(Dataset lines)
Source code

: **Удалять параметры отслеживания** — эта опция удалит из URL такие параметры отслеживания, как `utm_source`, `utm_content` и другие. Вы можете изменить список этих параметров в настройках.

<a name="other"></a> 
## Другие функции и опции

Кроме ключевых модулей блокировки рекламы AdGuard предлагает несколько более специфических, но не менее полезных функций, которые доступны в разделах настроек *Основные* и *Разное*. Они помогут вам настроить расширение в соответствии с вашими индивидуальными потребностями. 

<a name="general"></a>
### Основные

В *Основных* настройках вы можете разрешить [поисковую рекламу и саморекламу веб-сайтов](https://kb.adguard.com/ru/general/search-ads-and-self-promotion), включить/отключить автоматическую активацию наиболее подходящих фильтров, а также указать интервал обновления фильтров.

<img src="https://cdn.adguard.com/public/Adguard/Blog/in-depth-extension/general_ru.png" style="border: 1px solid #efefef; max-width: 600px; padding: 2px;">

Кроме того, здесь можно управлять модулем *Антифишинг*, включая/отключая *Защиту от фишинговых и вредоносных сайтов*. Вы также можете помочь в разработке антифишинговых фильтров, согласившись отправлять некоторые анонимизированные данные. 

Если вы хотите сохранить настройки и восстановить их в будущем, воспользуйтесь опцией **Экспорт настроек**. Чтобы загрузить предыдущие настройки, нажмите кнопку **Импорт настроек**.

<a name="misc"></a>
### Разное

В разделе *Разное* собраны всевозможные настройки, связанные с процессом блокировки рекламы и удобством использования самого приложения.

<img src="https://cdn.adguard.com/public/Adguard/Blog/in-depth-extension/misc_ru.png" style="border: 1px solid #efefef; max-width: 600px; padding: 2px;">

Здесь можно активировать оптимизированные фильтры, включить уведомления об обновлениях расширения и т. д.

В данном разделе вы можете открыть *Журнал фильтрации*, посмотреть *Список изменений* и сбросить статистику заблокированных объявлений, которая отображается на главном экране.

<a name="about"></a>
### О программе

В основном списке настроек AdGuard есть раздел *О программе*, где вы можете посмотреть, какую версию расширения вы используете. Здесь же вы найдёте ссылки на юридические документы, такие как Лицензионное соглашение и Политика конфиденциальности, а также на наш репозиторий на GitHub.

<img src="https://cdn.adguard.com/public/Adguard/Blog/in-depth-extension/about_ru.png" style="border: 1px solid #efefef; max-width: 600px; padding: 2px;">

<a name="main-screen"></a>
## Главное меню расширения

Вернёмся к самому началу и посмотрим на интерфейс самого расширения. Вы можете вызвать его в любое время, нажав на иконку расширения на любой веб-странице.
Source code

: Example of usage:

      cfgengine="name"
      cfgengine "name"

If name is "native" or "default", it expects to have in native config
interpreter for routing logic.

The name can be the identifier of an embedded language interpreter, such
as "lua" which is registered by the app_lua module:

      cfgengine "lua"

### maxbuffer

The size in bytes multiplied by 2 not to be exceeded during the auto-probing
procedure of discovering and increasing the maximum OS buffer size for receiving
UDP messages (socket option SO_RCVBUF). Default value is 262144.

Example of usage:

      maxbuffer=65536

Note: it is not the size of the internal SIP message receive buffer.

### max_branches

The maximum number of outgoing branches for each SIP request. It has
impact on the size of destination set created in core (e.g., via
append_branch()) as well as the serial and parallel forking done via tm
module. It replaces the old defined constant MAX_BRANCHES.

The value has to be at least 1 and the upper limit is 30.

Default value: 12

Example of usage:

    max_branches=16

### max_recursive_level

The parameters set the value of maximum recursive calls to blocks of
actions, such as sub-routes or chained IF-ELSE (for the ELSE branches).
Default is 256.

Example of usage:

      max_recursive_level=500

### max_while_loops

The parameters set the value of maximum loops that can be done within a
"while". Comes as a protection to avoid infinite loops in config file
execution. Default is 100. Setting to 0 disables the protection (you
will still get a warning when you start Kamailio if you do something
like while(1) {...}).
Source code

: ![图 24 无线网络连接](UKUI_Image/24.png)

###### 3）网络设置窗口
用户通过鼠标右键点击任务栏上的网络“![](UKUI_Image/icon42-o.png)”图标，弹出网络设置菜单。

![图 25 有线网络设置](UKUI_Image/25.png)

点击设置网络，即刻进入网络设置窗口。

[ASSIGNMENT]
Render all of the dataset lines above as a numbered list, leaving out the blank lines.

[EXERCISE OUTPUT]
1. Source code
2. : **Удалять параметры отслеживания** — эта опция удалит из URL такие параметры отслеживания, как `utm_source`, `utm_content` и другие. Вы можете изменить список этих параметров в настройках.
3. <a name="other"></a> 
4. ## Другие функции и опции
5. Кроме ключевых модулей блокировки рекламы AdGuard предлагает несколько более специфических, но не менее полезных функций, которые доступны в разделах настроек *Основные* и *Разное*. Они помогут вам настроить расширение в соответствии с вашими индивидуальными потребностями. 
6. <a name="general"></a>
7. ### Основные
8. В *Основных* настройках вы можете разрешить [поисковую рекламу и саморекламу веб-сайтов](https://kb.adguard.com/ru/general/search-ads-and-self-promotion), включить/отключить автоматическую активацию наиболее подходящих фильтров, а также указать интервал обновления фильтров.
9. <img src="https://cdn.adguard.com/public/Adguard/Blog/in-depth-extension/general_ru.png" style="border: 1px solid #efefef; max-width: 600px; padding: 2px;">
10. Кроме того, здесь можно управлять модулем *Антифишинг*, включая/отключая *Защиту от фишинговых и вредоносных сайтов*. Вы также можете помочь в разработке антифишинговых фильтров, согласившись отправлять некоторые анонимизированные данные. 
11. Если вы хотите сохранить настройки и восстановить их в будущем, воспользуйтесь опцией **Экспорт настроек**. Чтобы загрузить предыдущие настройки, нажмите кнопку **Импорт настроек**.
12. <a name="misc"></a>
13. ### Разное
14. В разделе *Разное* собраны всевозможные настройки, связанные с процессом блокировки рекламы и удобством использования самого приложения.
15. <img src="https://cdn.adguard.com/public/Adguard/Blog/in-depth-extension/misc_ru.png" style="border: 1px solid #efefef; max-width: 600px; padding: 2px;">
16. Здесь можно активировать оптимизированные фильтры, включить уведомления об обновлениях расширения и т. д.
17. В данном разделе вы можете открыть *Журнал фильтрации*, посмотреть *Список изменений* и сбросить статистику заблокированных объявлений, которая отображается на главном экране.
18. <a name="about"></a>
19. ### О программе
20. В основном списке настроек AdGuard есть раздел *О программе*, где вы можете посмотреть, какую версию расширения вы используете. Здесь же вы найдёте ссылки на юридические документы, такие как Лицензионное соглашение и Политика конфиденциальности, а также на наш репозиторий на GitHub.
21. <img src="https://cdn.adguard.com/public/Adguard/Blog/in-depth-extension/about_ru.png" style="border: 1px solid #efefef; max-width: 600px; padding: 2px;">
22. <a name="main-screen"></a>
23. ## Главное меню расширения
24. Вернёмся к самому началу и посмотрим на интерфейс самого расширения. Вы можете вызвать его в любое время, нажав на иконку расширения на любой веб-странице.
25. Source code
26. : Example of usage:
27.       cfgengine="name"
28.       cfgengine "name"
29. If name is "native" or "default", it expects to have in native config
30. interpreter for routing logic.
31. The name can be the identifier of an embedded language interpreter, such
32. as "lua" which is registered by the app_lua module:
33.       cfgengine "lua"
34. ### maxbuffer
35. The size in bytes multiplied by 2 not to be exceeded during the auto-probing
36. procedure of discovering and increasing the maximum OS buffer size for receiving
37. UDP messages (socket option SO_RCVBUF). Default value is 262144.
38. Example of usage:
39.       maxbuffer=65536
40. Note: it is not the size of the internal SIP message receive buffer.
41. ### max_branches
42. The maximum number of outgoing branches for each SIP request. It has
43. impact on the size of destination set created in core (e.g., via
44. append_branch()) as well as the serial and parallel forking done via tm
45. module. It replaces the old defined constant MAX_BRANCHES.
46. The value has to be at least 1 and the upper limit is 30.
47. Default value: 12
48. Example of usage:
49.     max_branches=16
50. ### max_recursive_level
51. The parameters set the value of maximum recursive calls to blocks of
52. actions, such as sub-routes or chained IF-ELSE (for the ELSE branches).
53. Default is 256.
54. Example of usage:
55.       max_recursive_level=500
56. ### max_while_loops
57. The parameters set the value of maximum loops that can be done within a
58. "while". Comes as a protection to avoid infinite loops in config file
59. execution. Default is 100. Setting to 0 disables the protection (you
60. will still get a warning when you start Kamailio if you do something
61. like while(1) {...}).
62. Source code
63. : ![图 24 无线网络连接](UKUI_Image/24.png)
64. ###### 3）网络设置窗口
65. 用户通过鼠标右键点击任务栏上的网络“![](UKUI_Image/icon42-o.png)”图标，弹出网络设置菜单。
66. ![图 25 有线网络设置](UKUI_Image/25.png)
67. 点击设置网络，即刻进入网络设置窗口。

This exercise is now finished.